Le Forum sur la liberté de l’Internet en Afrique 2017 (FIFAfrica17) qui vient de se tenir à Johannesburg, en Afrique du Sud, et auquel j’ai également assisté, correspondait au type de rassemblement dont je parlais en 2016.

Organisé par la Collaboration on International ICT Policy for East and Southern Africa (CIPESA), en partenariat avec l’Association for Progressive Communication (APC), le forum FIFAfrica17 a connu son temps fort avec la publication de deux rapports majeurs produits par la CIPESA, l’un sur l’état de la liberté sur Internet en 2017 (State of Internet Freedom in Africa 2017) et l’autre sur le coût des coupures d’Internet en Afrique (Cost of Internet Shutdowns in Africa). Ces rapports montrent comment les nouvelles technologies et notamment l’Internet ont pris une place de plus en plus influente dans la politique africaine au fil des ans.

Lors d’une intervention au cours du Forum, Fortune Mgwili-Sibanda, directrice chez Google, notait qu’en dépit du faible taux de pénétration de l’Internet sur le continent, celui-ci était aujourd’hui un élément important pour la politique africaine, de la même manière que la télévision ou la radio l’avaient été à l’ère des coups d’État en Afrique.

Les stations de télévision ou de radio publiques étaient toujours parmi les premières institutions à être fermée par les auteurs de coups d’État en cas de succès, afin de leur permettre d’annoncer leur victoire et de diffuser leur propagande. Comme Mgwili-Sibanda nous l’a fait remarquer, aujourd’hui, les États autoritaires sont prompts à couper l’Internet pour garder le pouvoir et le contrôle. L’ère de l’Internet est arrivée en Afrique et rien de plus normal que le fait que les Africains abordent les nouvelles technologies de manière critique – une finalité pour laquelle le forum FIFAAfrica17 a fourni l’espace nécessaire.

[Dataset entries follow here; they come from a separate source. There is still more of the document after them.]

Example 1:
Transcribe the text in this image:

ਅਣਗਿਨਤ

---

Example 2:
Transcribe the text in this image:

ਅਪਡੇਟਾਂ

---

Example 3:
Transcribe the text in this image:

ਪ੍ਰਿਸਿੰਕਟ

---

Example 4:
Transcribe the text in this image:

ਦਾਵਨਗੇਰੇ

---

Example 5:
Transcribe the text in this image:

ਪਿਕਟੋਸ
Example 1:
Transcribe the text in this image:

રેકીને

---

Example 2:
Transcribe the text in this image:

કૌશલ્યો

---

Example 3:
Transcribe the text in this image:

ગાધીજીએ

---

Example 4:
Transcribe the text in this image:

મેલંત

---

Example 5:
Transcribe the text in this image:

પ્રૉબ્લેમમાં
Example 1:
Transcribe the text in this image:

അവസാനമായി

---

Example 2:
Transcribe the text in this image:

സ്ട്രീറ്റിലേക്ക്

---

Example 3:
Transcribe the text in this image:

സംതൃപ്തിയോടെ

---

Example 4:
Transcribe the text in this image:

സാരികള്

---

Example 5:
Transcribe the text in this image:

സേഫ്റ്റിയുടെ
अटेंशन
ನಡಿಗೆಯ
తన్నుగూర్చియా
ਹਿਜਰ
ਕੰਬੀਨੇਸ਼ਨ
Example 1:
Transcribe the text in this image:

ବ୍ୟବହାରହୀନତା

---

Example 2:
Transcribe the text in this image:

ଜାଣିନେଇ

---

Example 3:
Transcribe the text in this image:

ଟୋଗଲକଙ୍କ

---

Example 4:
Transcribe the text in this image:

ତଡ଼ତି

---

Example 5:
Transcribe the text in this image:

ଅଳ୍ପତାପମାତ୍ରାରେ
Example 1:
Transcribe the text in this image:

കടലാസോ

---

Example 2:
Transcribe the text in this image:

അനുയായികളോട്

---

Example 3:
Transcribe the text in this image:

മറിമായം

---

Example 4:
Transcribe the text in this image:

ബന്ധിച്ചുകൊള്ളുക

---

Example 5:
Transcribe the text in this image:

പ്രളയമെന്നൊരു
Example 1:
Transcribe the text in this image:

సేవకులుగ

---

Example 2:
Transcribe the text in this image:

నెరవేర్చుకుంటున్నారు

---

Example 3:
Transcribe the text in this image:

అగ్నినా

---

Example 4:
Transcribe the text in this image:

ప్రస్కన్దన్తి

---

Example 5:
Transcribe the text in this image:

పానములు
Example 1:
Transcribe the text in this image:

Hormis les enjeux cruciaux relatifs à la sécurité et à l’égalité des sexes en ligne, au coût de l’Internet, à la liberté d’expression, à l’accès à l’information et à la confidentialité en ligne, deux sujets spécifiques se démarquaient véritablement pour moi : les fake news et les coupures d’Internet.

Les fake news, peut-être parce qu’il se trouve que j’ai participé à ce panel de discussions, et les coupures d’Internet peut-être parce que, pour la première fois, je rencontrai des individus qui avaient été directement affectées par les fake news et qu’ils en parlaient de manière passionnée.

Voici quelques réflexions sur ces deux sujets :

Les fake news

Tout d’abord, il faut comprendre que le problème que posent les fake news, et c’est pourquoi il s’agit là d’une question importante, est la centralité de l’accès à l’information dans les sociétés démocratiques. L’information constitue un prérequis à la participation publique des citoyens, et une participation publique significative ne peut être réalisée que si les citoyens disposent d’informations exactes et essentielles. Ce qui n’est possible que par le biais de médias libres et indépendants, qui fournissent des informations exactes et vérifiées, et non des fake news.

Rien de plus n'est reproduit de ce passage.